■ Extracted text:
——

This case throws some light on the conduct of business in Boston in the middle 1760's,
but it is primarily of interest for the pleading problem which it presents. James
Apthorp, younger son of a leading Boston mercantile family, and William Gardiner,
in the course of breaking up their business partnership in 1763, had made an agreement
under seal which provided among other things that Apthorp would “pay all debts that
are now or may hereafter become due from said company to any person or persons whomsoever
for any matter, cause or thing whatsoever, and [would] forever hereafter indemnify
and save harmless the said William Gardiner, his Executors and Administrators, of
and from all debts and demands now due or that hereafter may become due from said
company on any account whatsoever.”

——

■ Input material:

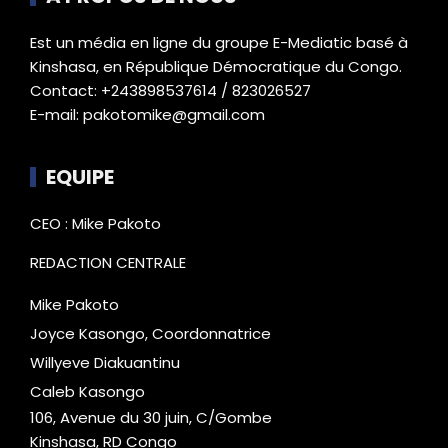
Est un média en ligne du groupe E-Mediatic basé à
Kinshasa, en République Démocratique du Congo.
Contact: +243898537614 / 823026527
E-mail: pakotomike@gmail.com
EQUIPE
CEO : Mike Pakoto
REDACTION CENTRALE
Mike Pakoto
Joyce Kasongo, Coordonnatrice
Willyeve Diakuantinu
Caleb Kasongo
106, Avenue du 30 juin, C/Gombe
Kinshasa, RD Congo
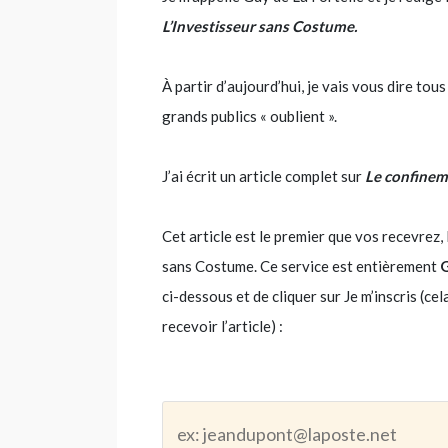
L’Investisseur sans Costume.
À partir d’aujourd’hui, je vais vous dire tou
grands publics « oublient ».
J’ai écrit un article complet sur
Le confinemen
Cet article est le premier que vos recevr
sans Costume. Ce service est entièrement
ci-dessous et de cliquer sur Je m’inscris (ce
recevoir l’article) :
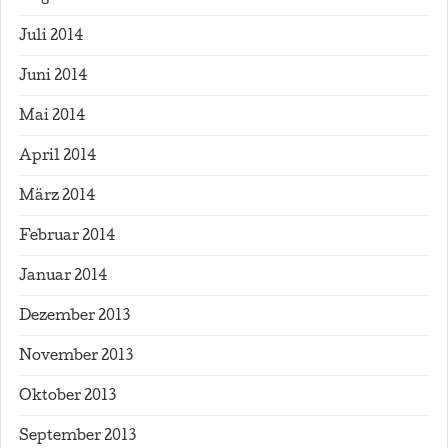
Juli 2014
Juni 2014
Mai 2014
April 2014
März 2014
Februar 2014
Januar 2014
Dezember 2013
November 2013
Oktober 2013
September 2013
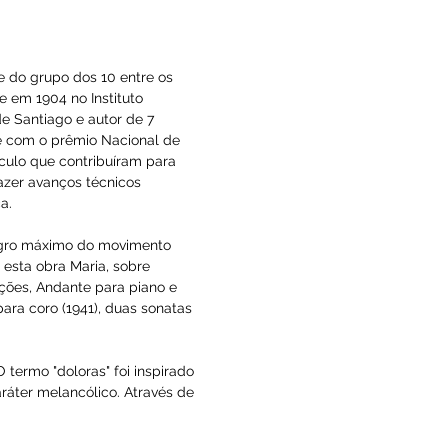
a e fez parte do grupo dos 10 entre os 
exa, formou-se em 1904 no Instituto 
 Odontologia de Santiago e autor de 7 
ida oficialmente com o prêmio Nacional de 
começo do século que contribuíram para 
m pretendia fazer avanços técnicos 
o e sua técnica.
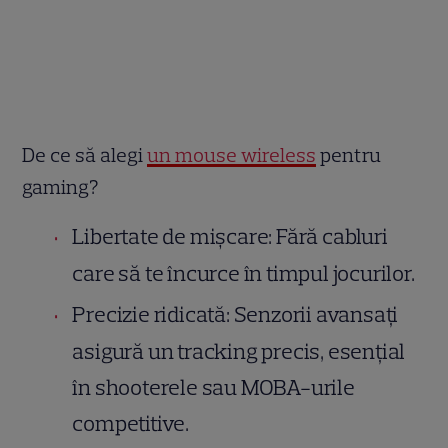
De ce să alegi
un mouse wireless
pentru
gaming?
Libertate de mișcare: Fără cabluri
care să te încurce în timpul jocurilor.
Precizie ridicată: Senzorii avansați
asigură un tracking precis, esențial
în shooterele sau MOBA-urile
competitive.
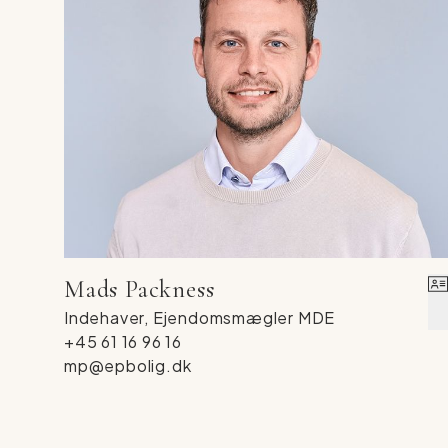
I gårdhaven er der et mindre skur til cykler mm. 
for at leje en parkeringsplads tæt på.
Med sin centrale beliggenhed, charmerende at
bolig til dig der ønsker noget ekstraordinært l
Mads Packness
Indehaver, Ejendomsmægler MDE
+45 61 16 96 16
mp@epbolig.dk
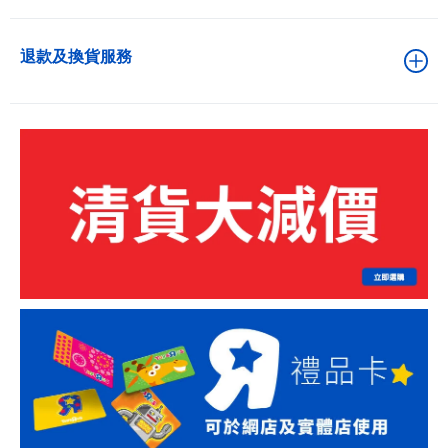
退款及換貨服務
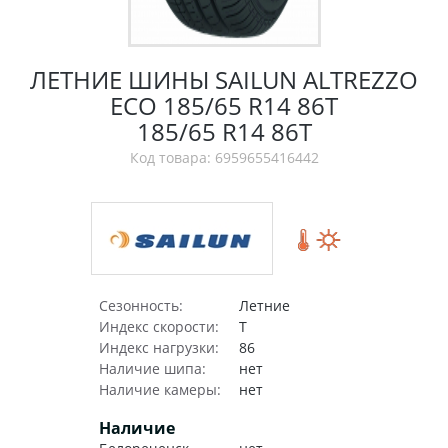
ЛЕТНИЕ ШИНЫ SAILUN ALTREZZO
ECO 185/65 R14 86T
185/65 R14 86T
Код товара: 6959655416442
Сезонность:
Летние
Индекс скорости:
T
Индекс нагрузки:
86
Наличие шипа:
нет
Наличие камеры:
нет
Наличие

——

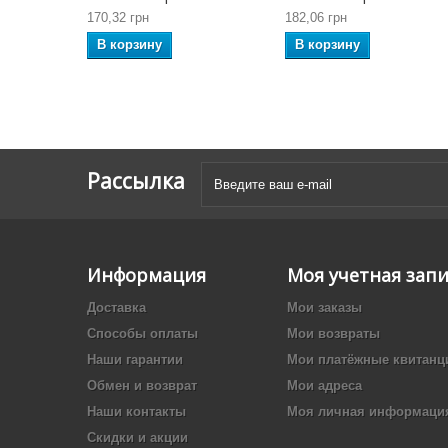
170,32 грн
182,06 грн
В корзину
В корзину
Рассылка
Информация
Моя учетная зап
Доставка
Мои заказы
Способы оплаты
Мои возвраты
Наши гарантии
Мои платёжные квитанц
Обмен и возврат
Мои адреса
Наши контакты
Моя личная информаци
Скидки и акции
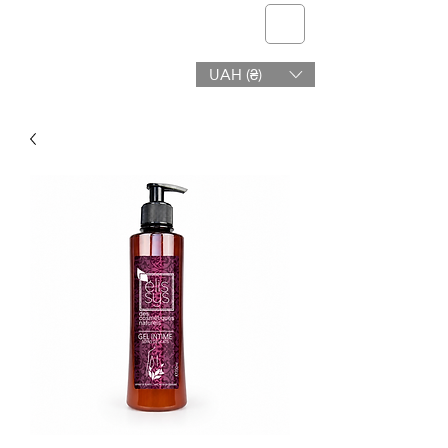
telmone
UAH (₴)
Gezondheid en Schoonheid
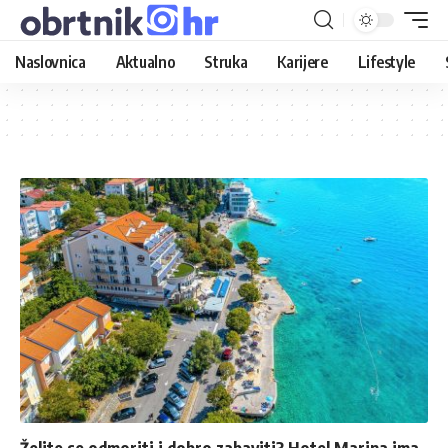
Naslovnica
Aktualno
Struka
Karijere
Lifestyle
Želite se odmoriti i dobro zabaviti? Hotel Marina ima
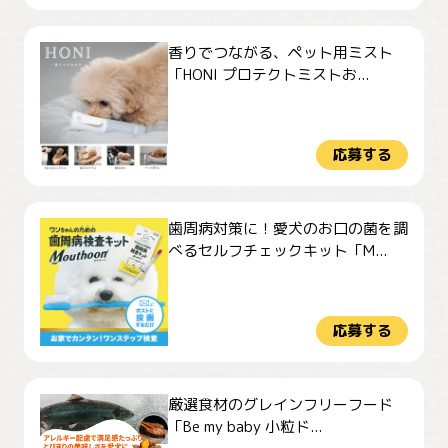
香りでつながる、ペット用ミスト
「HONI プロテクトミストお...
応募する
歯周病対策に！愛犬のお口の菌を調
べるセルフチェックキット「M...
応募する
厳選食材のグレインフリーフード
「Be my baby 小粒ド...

——

■ Tasks for this exercise:
A – According to the case text, in what year did Apthorp and Gardiner break up their business partnership?
B – Rewrite the records from the line with "Est un média" up to and including the line with "September 2013", substituting "2015" for "2014" and changing nothing else. Omit the picture lines from your answer.

■ Task responses:
A – 1763

B –
Est un média en ligne du groupe E-Mediatic basé à
Kinshasa, en République Démocratique du Congo.
Contact: +243898537614 / 823026527
E-mail: pakotomike@gmail.com
EQUIPE
CEO : Mike Pakoto
REDACTION CENTRALE
Mike Pakoto
Joyce Kasongo, Coordonnatrice
Willyeve Diakuantinu
Caleb Kasongo
106, Avenue du 30 juin, C/Gombe
Kinshasa, RD Congo
L’Investisseur sans Costume.
À partir d’aujourd’hui, je vais vous dire tou
grands publics « oublient ».
J’ai écrit un article complet sur
Le confinemen
Cet article est le premier que vos recevr
sans Costume. Ce service est entièrement
ci-dessous et de cliquer sur Je m’inscris (ce
recevoir l’article) :
Juli 2015
Juni 2015
Mai 2015
April 2015
März 2015
Februar 2015
Januar 2015
Dezember 2013
November 2013
Oktober 2013
September 2013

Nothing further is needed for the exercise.